Because there is so little trust between the US and North Korea, the negotiators have wisely adopted the approach of beginning with the basics and keeping their early agreements and declarations as vague as possible. Better to agree on something, however impalpable (so the thinking goes), than to fall at the first hurdle squabbling over details. The result is that yesterday’s “agreement” is little more than a joint declaration of good intentions – certainly not a step back, but far from being a great leap forward.
What, for example, is a “full declaration”, and how do you know whether a declaration is full or not? To the Americans and their supporters it must involve verification, including the right to make unannounced visits to suspected facilities to make sure that North Korea really has “declared” everything. It is difficult to imagine the North agreeing to such intrusive inspections, but without them the US will be taking Kim Jong Il on trust.

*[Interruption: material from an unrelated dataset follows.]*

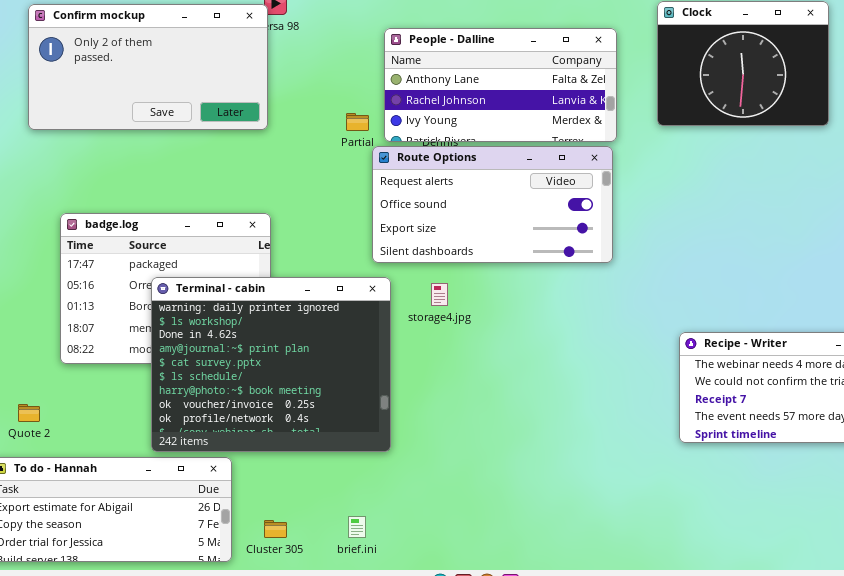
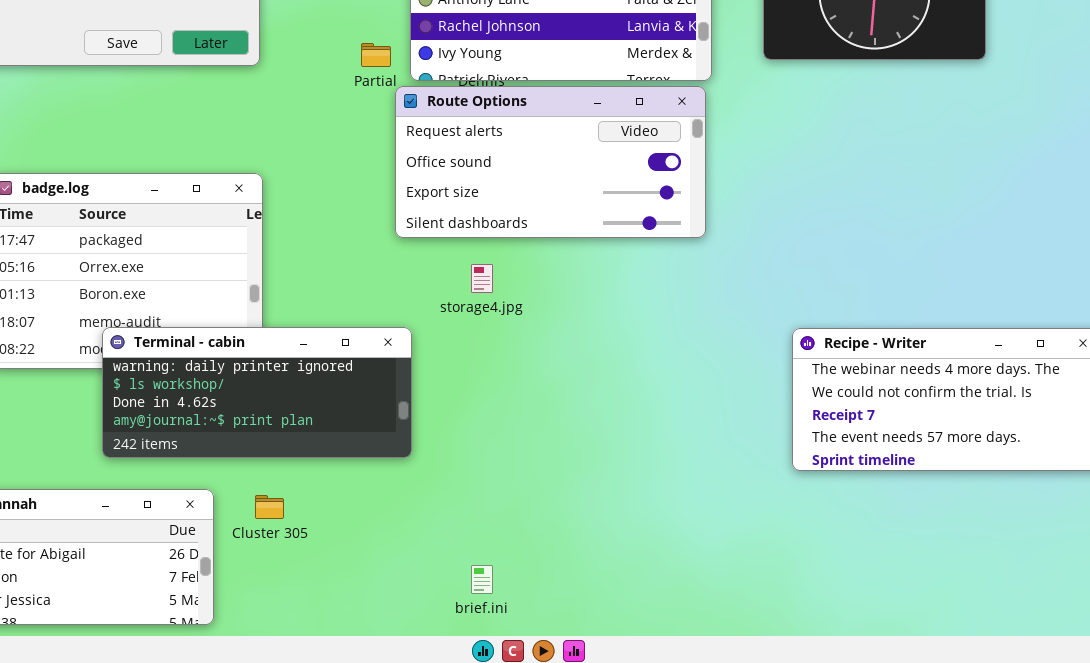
Terminal - cabin: [151,277,391,452] -> [102,327,412,458], moved, resized
brief.ini: [348,516,366,538] -> [471,565,493,594], moved
Cluster 305: [264,520,287,538] -> [255,495,284,519], moved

What are “nuclear programmes”? Obviously, they include nuclear power plants and reprocessing facilities – we must assume, surely, that they also include nuclear weapons programmes, related to manufacturing, testing, launching and storage. But neither the US negotiator, Chris Hill, nor his North Korean counterpart, Kim Kye Gwan, used the word “weapons”, another wise tactical ambiguity. But since no one knows how many warheads the North may have manufactured in the past few years, how will the rest of the world know whether it has declared them all or not? Then there is the timing. Mr Kim made no mention of any schedule or deadline in his account of the negotiations. Anyone who believes that Pyongyang will abandon its nuclear weapons “by the end of this year, 2007”, as Mr Hill claims, is dreaming.